Why are game developers only now considering player comfort?

During and since E3 I’ve read and watched a bunch of previews for VR titles, often done with the developers of those titles. One of the best trends I’m seeing is that VR developers worry a lot about player comfort. They really don’t want their customers getting sick while playing their games/experiences. This is obviously good news for potential consumers and good business sense on the part of the developers.

But why did it take VR to get developers thinking about this? There are plenty of people who struggle with “motion sickness” in non-VR games but most developers don’t seem to think about them very much, at least based on my experience as one of the sufferers. I’ve actually written about motion sickness at least twice (here and here) and the constant struggle between my love of gaming and my dislike of having headaches and nausea.

Over the past few years I’ve been kind of self-evaluating myself and motion sickness. I found some things I could do to help fight it: play in a well lit room, get enough rest, and work on acclimating myself to a game. But more and more I’ve been noticing what causes it and it’s all to do with camera control.

I recently downloaded the demo for the new DOOM. I’d heard that it was super fast so I assumed it would make me sick, but it didn’t. Speed of movement doesn’t seem to factor into my motion sickness.

Conversely I’ve been playing through last year’s Mad Max this week. The game is broken down into two basic parts, driving bits and on-foot bits. I can play the driving bits all night long comfortably, and if I get out of the car and fight in the open, I’m good there too. But as soon as I go into a building I start getting sick. This really illustrated what causes my motion sickness.

The problem boils down to games where I have to fight the camera. In DOOM there’s no head-bob and the camera (at least in the time I played) never moved itself on me. So it was completely comfortable. In Mad Max when you’re in buildings in narrow hallways, the game is constantly taking control of the camera and adjusting things. Since I also am moving the camera, this causes discomfort.

I finally came up with a real-life analogy that maybe some of you can related to.
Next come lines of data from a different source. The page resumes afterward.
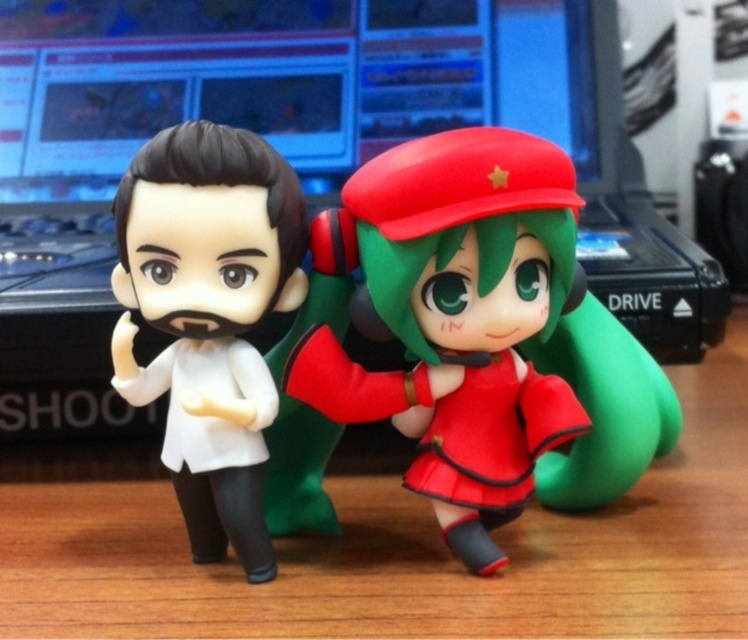
Question: Does wooden table at center have a larger size compared to rubberized red figure at center?

Choices:
 (A) yes
 (B) no

Answer: (A)

Question: Which point is farther to the camera?

Choices:
 (A) (220, 460)
 (B) (548, 195)

Answer: (A)

Question: Does wooden table at center have a smaller size compared to rubberized red figure at center?

Choices:
 (A) no
 (B) yes

Answer: (A)

Question: Among these points, which one is nearest to the camera?

Choices:
 (A) (561, 202)
 (B) (269, 292)
 (C) (4, 465)

Answer: (A)

Question: Can you confirm if wooden table at center is positioned to the left of rubberized red figure at center?

Choices:
 (A) yes
 (B) no

Answer: (B)

Question: Which point is closer to the camera?

Choices:
 (A) rubberized red figure at center
 (B) wooden table at center

Answer: (B)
Have you ever been sitting in your car at a stop light and the car in the lane next to you starts to move, and for a split second you think YOUR car is moving and you micro-panic and your stomach gives a lurch since your eyes are saying your car is moving but your body isn’t feeling it? (Hopefully this isn’t just me!) Well that’s the same kind of situation.

I’ve been playing this game and moving the camera. My brain, eyes and thumb are on the same page and everything is good. Then the game decides it doesn’t like where the camera is and moves it (and it doesn’t have to move it much to cause issues). My brain gets confused. It didn’t tell my thumb to do anything but the eyes are saying things are moving. And the headaches and nausea begin.

Now if a game doesn’t ask me to control the camera at all, I have no problems. But when a game asks me to take control of the camera, please let me control the camera and don’t correct things on me. If I can’t see something, that’s on me…I’ll move the camera until I can. Don’t “fix” the view for me.

I hate when game players say adding a feature would be simple because we don’t know, but it seems like offering an option to turn off “Automatic camera adjustment” shouldn’t be that hard and it would make a lot of games so much more comfortable for people like me who suffer from this style of motion sickness.